"A decade ago, there was a lot of new stuff that needed to be set up ethernet networks, directory servers, mail servers, company laptops and a lot of baby boomers who still needed helped transitioning into a computerized workplace. Those days are long gone."
This modern workplace you're referencing - the one without PCs and ethernet - where is it exactly? What do they do for network security? What productivity software do they run?
"Most of these technologies run themselves today and dont require a lot of time from IT pros to deploy them and keep them running."
This statement is absurd and marks the point in the article where the last credibility vanished.
"IT pros also spend a lot less time doing repairs, maintenance, and end user support. Replacement is the new support. In 2015, employees will just swap out their malfunctioning laptop, smartphone, or tablet to IT and immediately get a replacement device that will connect to the private cloud and/or public cloud and instantly download the users apps, settings, and data."

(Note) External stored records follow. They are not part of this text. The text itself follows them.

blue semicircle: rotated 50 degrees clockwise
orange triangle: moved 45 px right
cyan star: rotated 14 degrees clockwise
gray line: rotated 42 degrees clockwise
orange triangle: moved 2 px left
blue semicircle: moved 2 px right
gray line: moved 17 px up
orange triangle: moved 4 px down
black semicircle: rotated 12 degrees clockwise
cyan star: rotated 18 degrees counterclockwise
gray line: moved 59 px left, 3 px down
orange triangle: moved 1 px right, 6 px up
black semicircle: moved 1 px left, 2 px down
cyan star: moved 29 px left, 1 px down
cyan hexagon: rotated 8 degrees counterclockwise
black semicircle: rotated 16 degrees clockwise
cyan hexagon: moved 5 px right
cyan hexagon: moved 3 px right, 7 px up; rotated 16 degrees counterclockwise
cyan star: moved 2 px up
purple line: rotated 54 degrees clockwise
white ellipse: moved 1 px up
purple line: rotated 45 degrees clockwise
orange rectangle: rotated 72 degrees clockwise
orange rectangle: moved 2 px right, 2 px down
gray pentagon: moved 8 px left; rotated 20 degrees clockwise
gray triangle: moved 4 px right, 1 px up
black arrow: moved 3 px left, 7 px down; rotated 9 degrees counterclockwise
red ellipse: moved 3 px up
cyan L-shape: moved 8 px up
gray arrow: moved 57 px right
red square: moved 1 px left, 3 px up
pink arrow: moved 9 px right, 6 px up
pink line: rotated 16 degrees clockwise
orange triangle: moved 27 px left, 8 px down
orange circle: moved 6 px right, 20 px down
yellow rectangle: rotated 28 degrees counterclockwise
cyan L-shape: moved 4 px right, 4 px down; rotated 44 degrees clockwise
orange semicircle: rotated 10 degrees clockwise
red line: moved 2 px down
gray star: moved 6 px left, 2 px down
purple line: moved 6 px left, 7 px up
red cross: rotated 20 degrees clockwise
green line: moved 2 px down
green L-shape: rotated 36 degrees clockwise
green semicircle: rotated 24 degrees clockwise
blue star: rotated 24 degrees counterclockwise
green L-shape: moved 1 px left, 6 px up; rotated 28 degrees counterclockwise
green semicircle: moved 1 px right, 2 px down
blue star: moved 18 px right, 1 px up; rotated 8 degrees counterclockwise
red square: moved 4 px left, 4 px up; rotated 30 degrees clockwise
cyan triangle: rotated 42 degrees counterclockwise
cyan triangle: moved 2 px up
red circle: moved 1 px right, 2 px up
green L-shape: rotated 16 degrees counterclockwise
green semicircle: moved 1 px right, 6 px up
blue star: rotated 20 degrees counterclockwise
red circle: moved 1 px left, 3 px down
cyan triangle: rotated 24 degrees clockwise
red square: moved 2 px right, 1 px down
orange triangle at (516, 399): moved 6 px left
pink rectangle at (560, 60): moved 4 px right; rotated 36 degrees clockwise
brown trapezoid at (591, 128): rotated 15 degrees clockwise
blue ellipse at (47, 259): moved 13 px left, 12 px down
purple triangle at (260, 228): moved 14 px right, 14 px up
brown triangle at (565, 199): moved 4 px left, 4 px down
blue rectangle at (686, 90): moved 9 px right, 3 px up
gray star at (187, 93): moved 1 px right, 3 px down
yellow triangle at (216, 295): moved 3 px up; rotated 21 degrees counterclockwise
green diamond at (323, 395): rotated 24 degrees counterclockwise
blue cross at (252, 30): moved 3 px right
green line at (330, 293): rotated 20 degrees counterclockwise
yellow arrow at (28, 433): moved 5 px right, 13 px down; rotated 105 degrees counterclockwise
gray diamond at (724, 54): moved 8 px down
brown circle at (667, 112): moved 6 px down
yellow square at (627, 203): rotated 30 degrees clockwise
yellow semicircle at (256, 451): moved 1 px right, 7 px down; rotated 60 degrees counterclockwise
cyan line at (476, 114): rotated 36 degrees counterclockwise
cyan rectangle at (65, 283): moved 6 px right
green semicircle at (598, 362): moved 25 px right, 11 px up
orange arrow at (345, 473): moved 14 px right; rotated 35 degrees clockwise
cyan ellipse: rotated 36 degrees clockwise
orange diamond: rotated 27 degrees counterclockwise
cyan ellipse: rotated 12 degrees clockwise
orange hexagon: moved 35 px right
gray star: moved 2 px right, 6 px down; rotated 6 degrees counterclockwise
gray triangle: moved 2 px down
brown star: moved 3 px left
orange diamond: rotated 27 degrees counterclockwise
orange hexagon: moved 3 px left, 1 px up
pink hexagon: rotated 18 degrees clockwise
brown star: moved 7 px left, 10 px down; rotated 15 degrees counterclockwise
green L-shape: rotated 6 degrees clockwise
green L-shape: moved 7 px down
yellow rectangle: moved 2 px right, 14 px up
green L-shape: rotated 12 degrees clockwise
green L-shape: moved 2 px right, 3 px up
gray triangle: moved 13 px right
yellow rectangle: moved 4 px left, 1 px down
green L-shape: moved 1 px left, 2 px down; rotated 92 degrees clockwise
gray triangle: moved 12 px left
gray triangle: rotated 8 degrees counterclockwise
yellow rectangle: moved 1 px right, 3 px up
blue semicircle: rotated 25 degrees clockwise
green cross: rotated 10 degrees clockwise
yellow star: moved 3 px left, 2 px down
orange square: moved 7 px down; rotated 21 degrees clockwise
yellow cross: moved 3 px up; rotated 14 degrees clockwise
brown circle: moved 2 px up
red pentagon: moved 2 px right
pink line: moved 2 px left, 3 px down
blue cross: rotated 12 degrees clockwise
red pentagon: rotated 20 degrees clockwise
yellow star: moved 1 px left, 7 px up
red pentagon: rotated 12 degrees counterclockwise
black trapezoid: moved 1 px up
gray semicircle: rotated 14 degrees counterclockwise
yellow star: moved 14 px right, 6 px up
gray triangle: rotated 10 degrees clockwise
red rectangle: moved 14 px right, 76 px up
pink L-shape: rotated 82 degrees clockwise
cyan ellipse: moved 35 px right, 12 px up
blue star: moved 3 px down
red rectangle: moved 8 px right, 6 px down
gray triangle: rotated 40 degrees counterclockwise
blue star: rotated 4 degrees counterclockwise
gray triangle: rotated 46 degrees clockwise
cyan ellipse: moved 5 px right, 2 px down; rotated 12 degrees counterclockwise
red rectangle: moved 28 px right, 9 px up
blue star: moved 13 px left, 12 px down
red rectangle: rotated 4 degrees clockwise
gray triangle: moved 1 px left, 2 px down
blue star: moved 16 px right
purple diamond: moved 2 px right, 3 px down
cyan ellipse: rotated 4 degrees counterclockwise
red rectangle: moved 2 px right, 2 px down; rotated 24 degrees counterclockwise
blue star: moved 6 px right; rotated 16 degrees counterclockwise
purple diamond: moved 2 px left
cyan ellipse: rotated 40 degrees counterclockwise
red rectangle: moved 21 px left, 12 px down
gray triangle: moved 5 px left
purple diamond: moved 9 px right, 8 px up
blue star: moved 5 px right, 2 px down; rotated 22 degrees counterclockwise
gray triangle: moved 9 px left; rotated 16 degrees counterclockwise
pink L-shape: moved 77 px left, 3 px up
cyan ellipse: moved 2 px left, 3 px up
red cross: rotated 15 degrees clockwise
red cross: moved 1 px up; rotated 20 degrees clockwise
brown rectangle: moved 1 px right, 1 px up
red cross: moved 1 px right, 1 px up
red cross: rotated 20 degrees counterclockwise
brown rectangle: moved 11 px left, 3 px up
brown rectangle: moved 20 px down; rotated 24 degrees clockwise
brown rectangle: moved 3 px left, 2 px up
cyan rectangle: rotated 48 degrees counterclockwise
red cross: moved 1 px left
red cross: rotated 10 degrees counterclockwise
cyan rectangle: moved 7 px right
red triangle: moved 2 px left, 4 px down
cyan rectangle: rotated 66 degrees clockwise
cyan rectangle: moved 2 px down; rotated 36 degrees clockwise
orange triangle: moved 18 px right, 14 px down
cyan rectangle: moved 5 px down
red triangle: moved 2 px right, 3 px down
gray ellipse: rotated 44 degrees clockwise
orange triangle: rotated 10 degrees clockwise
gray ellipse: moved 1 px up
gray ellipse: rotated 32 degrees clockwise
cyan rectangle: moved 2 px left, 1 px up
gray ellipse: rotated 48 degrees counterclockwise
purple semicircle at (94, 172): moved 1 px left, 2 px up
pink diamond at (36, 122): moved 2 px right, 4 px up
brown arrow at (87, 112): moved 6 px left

Perhaps, to a point. However, this unlimited swappability completely ignores budget constraints. Those are actually important.
The reality is that IT is changing, no question, but it's not going to become a tiny nucleus surrounded by ad hoc consultants any time soon. There is still far too much day-to-day work for this to be an effective solution anywhere but the most basic of networks. Anyone currently working in the industry knows that every problem solved by new technology - moving services to the cloud, for example - simply creates a new associated problem.
Technology still doesn't run itself. Sorry, Jason.